Maria da Penha se tornou símbolo da luta pela justiça nos casos de violência doméstica (Divulgação)

Criada em 2006 com o objetivo de instituir punições adequadas e coibir atos de violência doméstica contra a mulher, a Lei Maria da Penha completou 15 anos de vigência no dia 7 de agosto.

A legislação, considerada uma das três melhores do mundo pela ONU (Organização das Nações Unidas), trouxe avanços e mudou a forma com que a Justiça tratava os casos de violência física, sexual, moral, psicológica e patrimonial praticados contra as mulheres.

A legislação foi batizada em homenagem à farmacêutica Maria Maia da Penha Fernandes, vítima de um relacionamento abusivo ao longo de 23 anos, com duas tentativas de homicídio praticadas por seu próprio marido, o professor colombiano Marco Antonio Heredia Vivero.

Ela ficou paraplégica e se tornou símbolo da luta por justiça. Além das medidas protetivas, a Lei Maria da Penha também fomentou ações de prevenção, suporte às mulheres e grupos reflexivos para homens.

A advogada Maíra Recchia (Arquivo/ItapiraNews)

A advogada Maíra Calidone Recchia Bayod lembra que, até ser sancionada em 2006, a lei foi objeto de muitas discussões.

“Até então acreditava-se que o que acontecia dentro de casa deveria ser resolvido dentro de casa. Era um tipo de ação que não era tocada pelo poder público. Com a lei, as violências domésticas ganharam o contorno do interesse público, passou a ser entendido que também era um poder do Estado e não um problema só da família”, explica.

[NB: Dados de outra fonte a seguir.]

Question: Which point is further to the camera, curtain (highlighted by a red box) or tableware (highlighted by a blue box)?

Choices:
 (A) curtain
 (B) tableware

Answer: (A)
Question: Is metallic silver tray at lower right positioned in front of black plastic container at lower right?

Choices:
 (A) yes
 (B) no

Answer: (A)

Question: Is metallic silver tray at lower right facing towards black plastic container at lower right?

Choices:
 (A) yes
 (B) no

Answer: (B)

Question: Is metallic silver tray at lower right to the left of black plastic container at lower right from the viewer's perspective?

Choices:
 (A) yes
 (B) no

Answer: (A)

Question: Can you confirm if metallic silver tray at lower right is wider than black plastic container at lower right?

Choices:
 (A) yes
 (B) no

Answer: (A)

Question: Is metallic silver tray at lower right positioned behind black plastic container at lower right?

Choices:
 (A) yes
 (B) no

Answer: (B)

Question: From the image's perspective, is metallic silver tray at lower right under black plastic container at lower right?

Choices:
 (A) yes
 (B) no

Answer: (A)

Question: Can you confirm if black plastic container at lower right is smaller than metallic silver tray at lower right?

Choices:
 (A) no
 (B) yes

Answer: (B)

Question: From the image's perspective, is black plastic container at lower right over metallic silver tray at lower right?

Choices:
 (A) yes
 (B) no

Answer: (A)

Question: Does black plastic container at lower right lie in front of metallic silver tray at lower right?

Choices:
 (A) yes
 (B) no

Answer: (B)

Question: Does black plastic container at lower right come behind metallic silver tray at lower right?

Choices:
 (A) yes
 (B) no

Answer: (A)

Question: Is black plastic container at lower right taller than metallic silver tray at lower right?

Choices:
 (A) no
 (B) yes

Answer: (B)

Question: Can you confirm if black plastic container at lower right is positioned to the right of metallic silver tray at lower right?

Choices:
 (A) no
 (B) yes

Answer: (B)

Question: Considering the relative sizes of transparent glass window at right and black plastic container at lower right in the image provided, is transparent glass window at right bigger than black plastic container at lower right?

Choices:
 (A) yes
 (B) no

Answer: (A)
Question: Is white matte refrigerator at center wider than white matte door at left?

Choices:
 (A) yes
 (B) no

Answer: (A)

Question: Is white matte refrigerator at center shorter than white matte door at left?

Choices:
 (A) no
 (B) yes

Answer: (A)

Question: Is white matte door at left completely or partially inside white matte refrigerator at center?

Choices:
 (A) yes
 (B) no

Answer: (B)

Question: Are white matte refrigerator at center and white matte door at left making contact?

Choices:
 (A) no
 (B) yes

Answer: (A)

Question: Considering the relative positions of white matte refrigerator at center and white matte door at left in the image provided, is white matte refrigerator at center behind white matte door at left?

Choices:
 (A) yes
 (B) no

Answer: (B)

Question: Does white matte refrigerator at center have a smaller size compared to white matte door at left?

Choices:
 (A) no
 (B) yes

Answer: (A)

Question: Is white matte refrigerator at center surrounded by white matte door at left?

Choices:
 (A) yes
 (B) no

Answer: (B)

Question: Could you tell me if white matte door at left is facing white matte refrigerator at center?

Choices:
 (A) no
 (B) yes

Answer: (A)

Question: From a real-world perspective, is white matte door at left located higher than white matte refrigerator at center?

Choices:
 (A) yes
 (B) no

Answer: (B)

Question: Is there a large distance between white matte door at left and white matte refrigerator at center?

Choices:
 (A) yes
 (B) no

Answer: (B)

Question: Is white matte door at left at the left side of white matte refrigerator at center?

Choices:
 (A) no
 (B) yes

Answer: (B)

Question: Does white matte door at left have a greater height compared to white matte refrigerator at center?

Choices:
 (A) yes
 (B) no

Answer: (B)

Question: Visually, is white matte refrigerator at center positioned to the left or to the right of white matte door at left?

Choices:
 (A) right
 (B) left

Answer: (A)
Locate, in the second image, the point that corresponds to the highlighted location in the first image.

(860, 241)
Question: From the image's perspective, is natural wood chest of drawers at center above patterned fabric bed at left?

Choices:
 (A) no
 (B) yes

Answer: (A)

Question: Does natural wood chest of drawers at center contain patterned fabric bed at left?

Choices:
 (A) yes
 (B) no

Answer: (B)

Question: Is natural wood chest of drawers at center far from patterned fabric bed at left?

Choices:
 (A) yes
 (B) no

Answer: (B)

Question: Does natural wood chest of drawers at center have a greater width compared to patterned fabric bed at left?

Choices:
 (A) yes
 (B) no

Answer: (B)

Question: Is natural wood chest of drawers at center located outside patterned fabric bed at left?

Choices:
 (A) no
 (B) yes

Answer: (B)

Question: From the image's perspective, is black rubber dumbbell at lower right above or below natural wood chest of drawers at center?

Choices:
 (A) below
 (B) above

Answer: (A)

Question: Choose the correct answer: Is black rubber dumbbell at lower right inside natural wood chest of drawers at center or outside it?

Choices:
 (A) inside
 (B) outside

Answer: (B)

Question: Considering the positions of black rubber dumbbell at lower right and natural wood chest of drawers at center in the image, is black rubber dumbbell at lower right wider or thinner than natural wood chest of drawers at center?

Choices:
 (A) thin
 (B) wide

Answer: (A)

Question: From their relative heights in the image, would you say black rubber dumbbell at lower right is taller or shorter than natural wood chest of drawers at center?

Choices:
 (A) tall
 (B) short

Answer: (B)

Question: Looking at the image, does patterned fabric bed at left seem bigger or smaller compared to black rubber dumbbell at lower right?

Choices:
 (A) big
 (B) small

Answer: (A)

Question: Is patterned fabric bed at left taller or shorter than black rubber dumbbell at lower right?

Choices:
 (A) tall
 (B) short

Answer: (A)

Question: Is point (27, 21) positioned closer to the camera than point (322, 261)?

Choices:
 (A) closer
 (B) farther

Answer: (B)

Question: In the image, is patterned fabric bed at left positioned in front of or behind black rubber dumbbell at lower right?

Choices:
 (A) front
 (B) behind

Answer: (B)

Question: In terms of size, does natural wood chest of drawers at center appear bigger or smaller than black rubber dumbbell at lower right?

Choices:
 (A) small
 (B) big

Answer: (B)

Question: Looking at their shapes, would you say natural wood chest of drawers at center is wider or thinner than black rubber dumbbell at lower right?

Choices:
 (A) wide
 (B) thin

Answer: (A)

Presidente da Comissão da Mulher Advogada da 95ª Subseção da OAB (Ordem dos Advogados do Brasil), a advogada Vivian Nicolai também lembra que, antes da lei, muitos agressores respondiam os processos em liberdade e sem grandes consequências.

“Com a advento da lei, o tema passou a ser tratado especificamente e atualmente temos um cenário mais encorajador no que diz respeito às vítimas, pois a lei possui um caráter amplamente mais punitivo no intuito de combater o agressor do que o sistema nos apresentava anteriormente”, diz.

  • AVANÇOS E DESAFIOS

Para Vivian, um dos avanços que a Lei Maria da Penha trouxe foi a criminalização do descumprimento das medidas protetivas de urgência.

“Hoje, o agressor que descumpre uma medida protetiva imposta pelo juiz poderá ser preso por um período de três meses a dois anos”, completa.

Vivian Nicolai preside a Comissão da Mulher Advogada em Itapira (Divulgação)

Apesar disso, legislação também fomentou novos desafios e apresentou necessidades para que todos seus dispositivos possam ser, de fato, aplicados.

Maíra Recchia lembra que ainda é preciso criar e fortalecer uma rede de apoio para garantir a devida proteção às mulheres vítimas de violência.

“Falta essa rede de apoio suficiente para que elas possam ter segurança em denunciar, precisa de um acompanhamento mais ostensivo dessas vítimas para que elas estejam de fato protegidas. A rede de apoio também é importante para que elas sejam fortes e não reatem com esse companheiro, pois o ciclo costuma se repetir”, conclui.

É justamente para fortalecer e ampliar essa rede que Itapira ganhou, neste ano, o CREM (Centro de Referência Especializado da Mulher) – equipamento público mantido pela Secretaria Municipal de Promoção Social com apoio de vários parceiros.

Uma das idealizadoras do projeto, Vivian lembra que o atendimento no espaço visa oferecer suporte psicológico e assistencial às mulheres e que o trabalho já tem alcançado resultados cada vez mais satisfatórios no combate à violência doméstica.

O centro funciona como apoio às mulheres vítimas de violência, promovendo principalmente a sustentabilidade das mesmas e encaminhamentos necessários para a superação da situação vivida, além de abrigar plantões voluntários de advogadas.